Basın açıklamasında İmralı’da yaşanan tecride dikkat çekildiği sırada, polis basın mensuplarının önüne geçerek saldırıda bulunmaya çalıştı.

Nergis, polis engeline tepki göstererek sözlerini şöyle sürdürdü:

“Bugün başta İmralı’da olmak üzere cezaevlerinde izolasyon ve hak ihlallerinin en üst düzeyde yaşandığı bir dönemden geçiyoruz. İmralı Adası özelinde geliştirilen tek kişilik İmralı izolasyon sistemi, başta Kürt halkı olmak üzere Türkiye halklarına dayatılan ve topluma hâkim kılınmaya çalışılan sistemin bir parçasıdır ve en çok da cezaevlerinde varlığını hissettirmektedir. İzolasyon politikasının cezaevlerine baskısı öyle bir hale geldi ki hasta tutsakların birer birer tabutu çıkıyor cezaevlerinden.
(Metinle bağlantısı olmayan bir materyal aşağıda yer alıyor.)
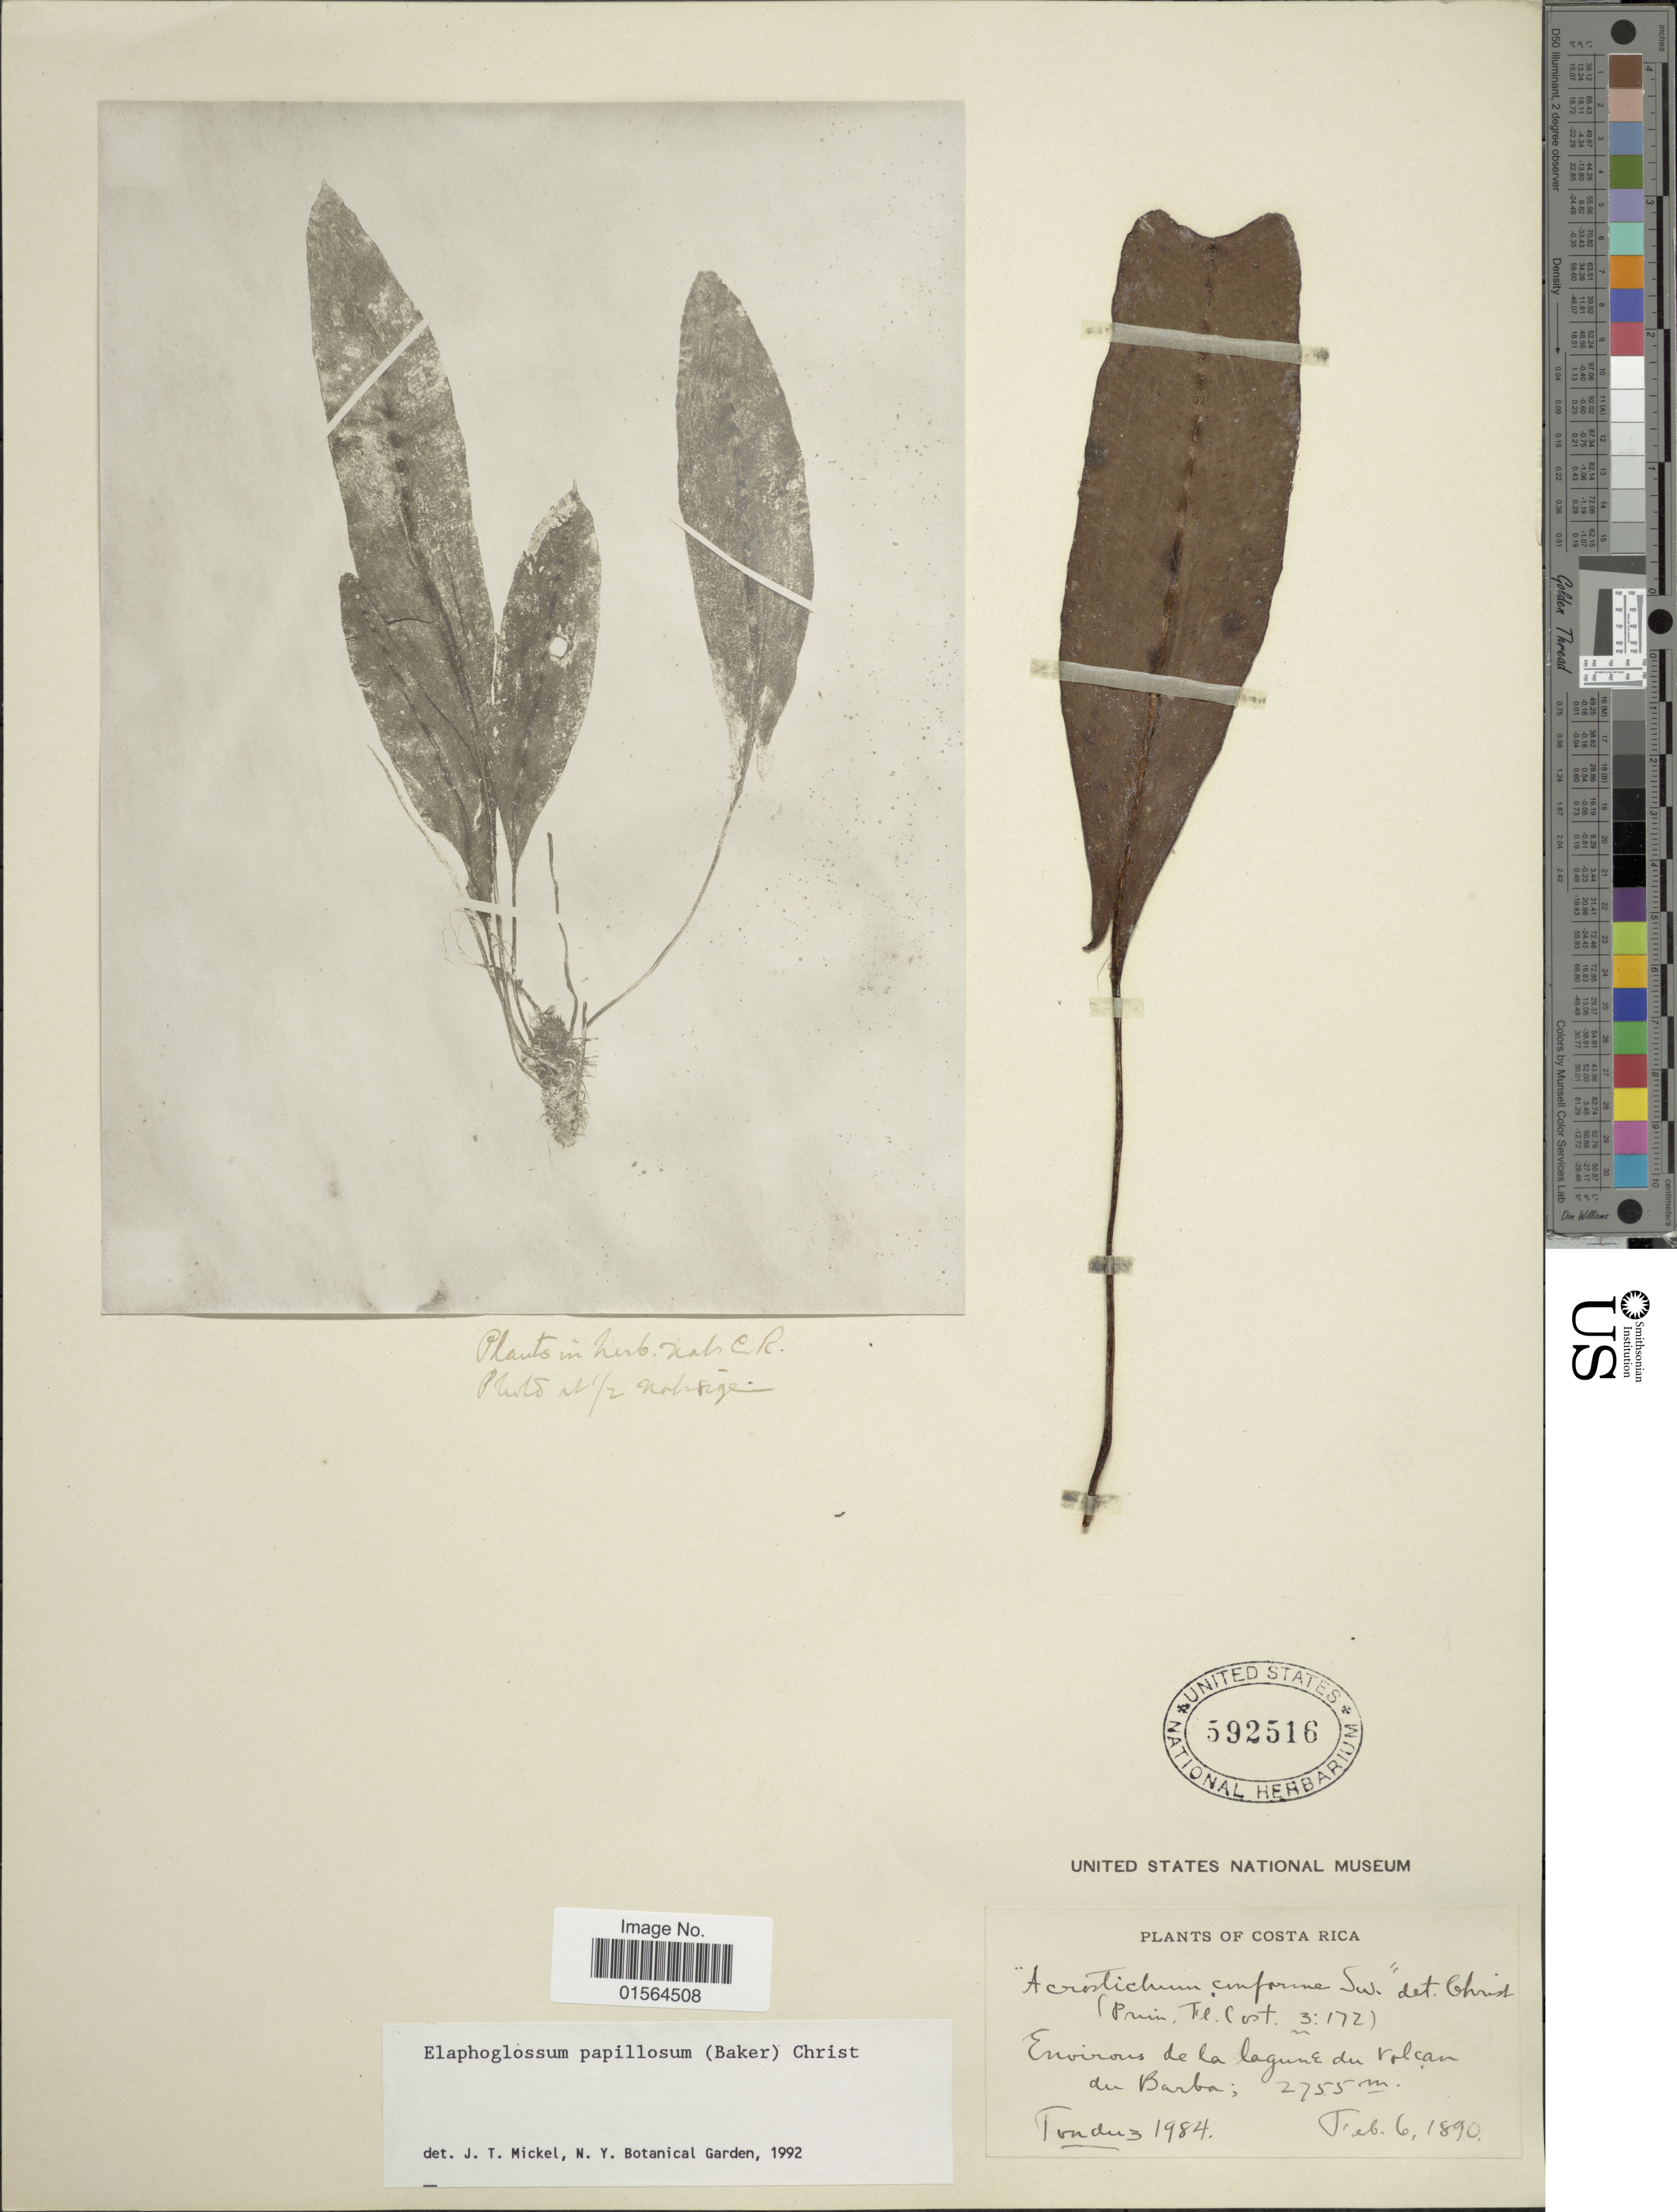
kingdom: Plantae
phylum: Tracheophyta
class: Polypodiopsida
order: Polypodiales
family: Dryopteridaceae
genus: Elaphoglossum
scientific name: Elaphoglossum papillosum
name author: (Baker) Christ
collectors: A. Tonduz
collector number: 1984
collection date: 1890-02-06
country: Costa Rica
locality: Environs de la lagune du Volcan du Barba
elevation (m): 2755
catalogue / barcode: US 592516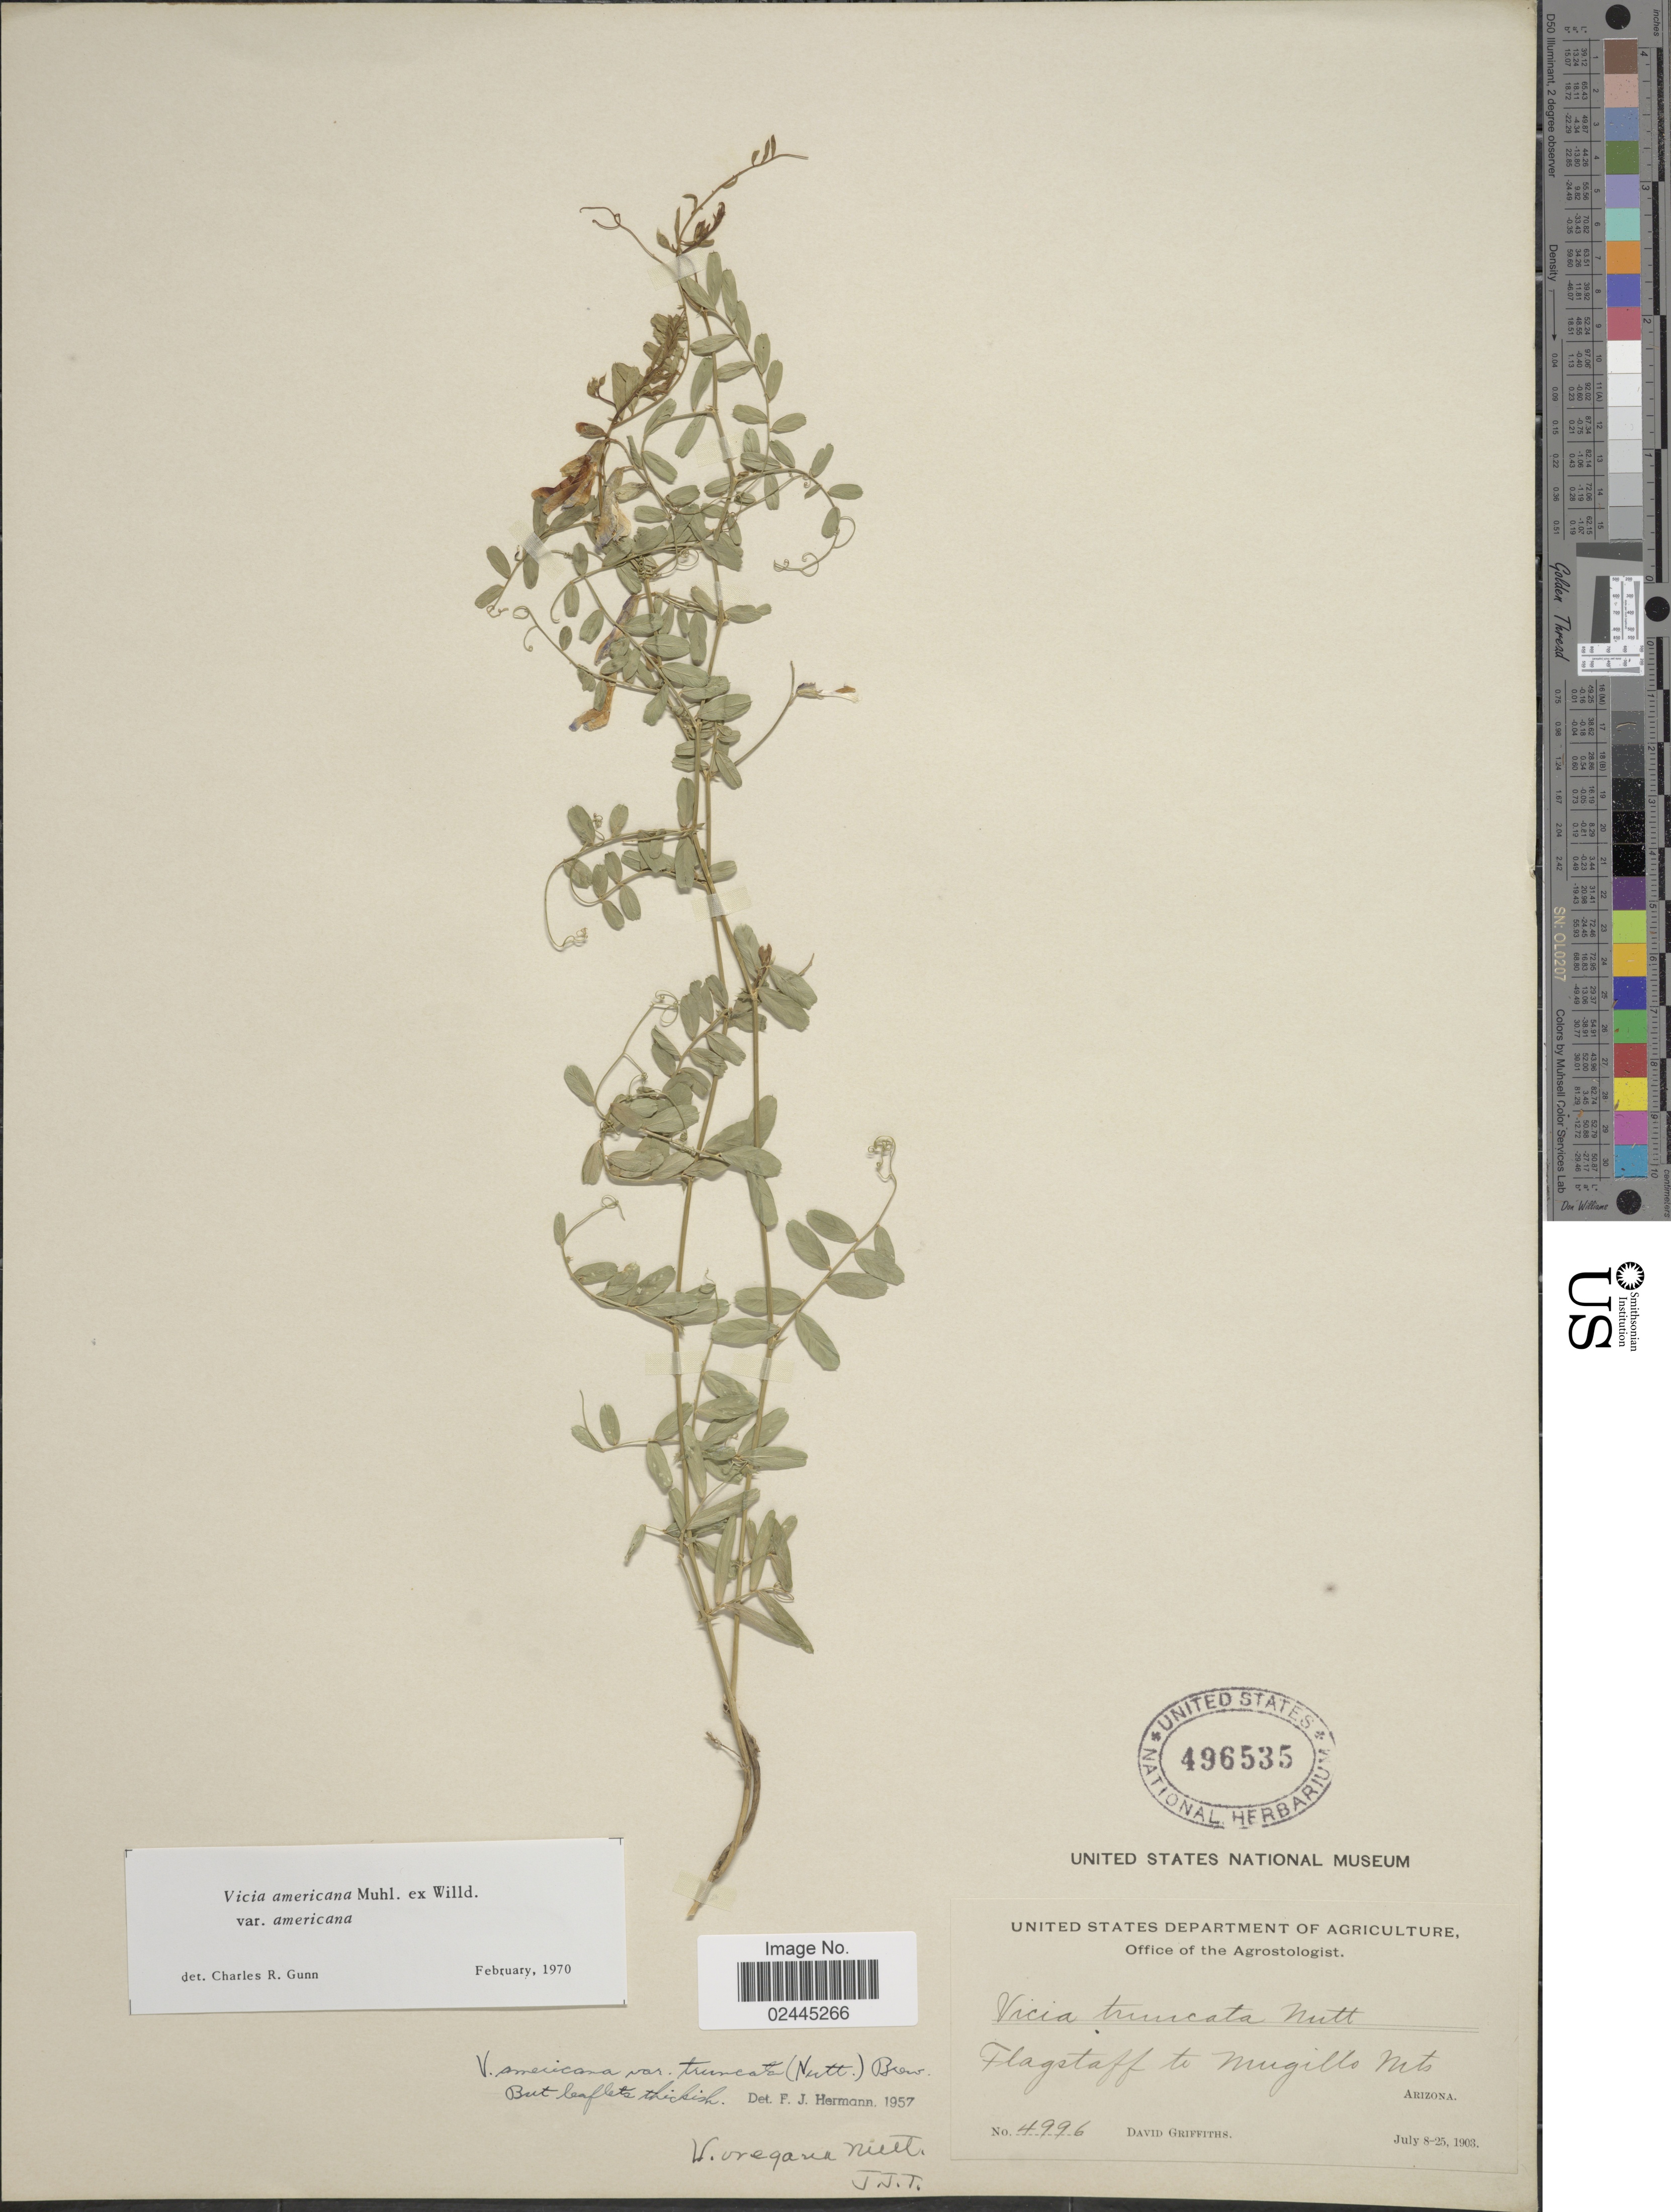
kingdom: Plantae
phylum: Tracheophyta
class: Magnoliopsida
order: Fabales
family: Fabaceae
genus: Vicia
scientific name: Vicia americana var. americana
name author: Muhl. ex Willd.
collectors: D. Griffiths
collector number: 4996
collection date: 1903-07-08/1903-07-25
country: United States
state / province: Arizona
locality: Flagstaff to Mugillo Mts.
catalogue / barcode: US 496535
Biz buradan iktidarı cezaevlerinde işkence ve kötü muamelenin önüne geçilmesi, keyfi yasakların durdurulması, hasta tutsakların sağlığa erişim hakkının insan onuruna yakışır bir hale getirilmesi ve ağır hasta tutsakların durumuna ilişkin çözüm sağlanması amacıyla bir an önce girişimlerde bulunmaya davet ediyor ve bu sorunların sonuna kadar takipçisi olacağımızı bir kez daha ilan ediyoruz. Ayrıca STK, ilgili kuruluşlar ve halkımıza cezaevinde yaşanan zulme duyarlılık, yakınları cezaevinde yaşamını yitirmesin diye biz adalet nöbeti tutan hasta tutsak yakınlarının yanında olma çağrısında bulunuyoruz.”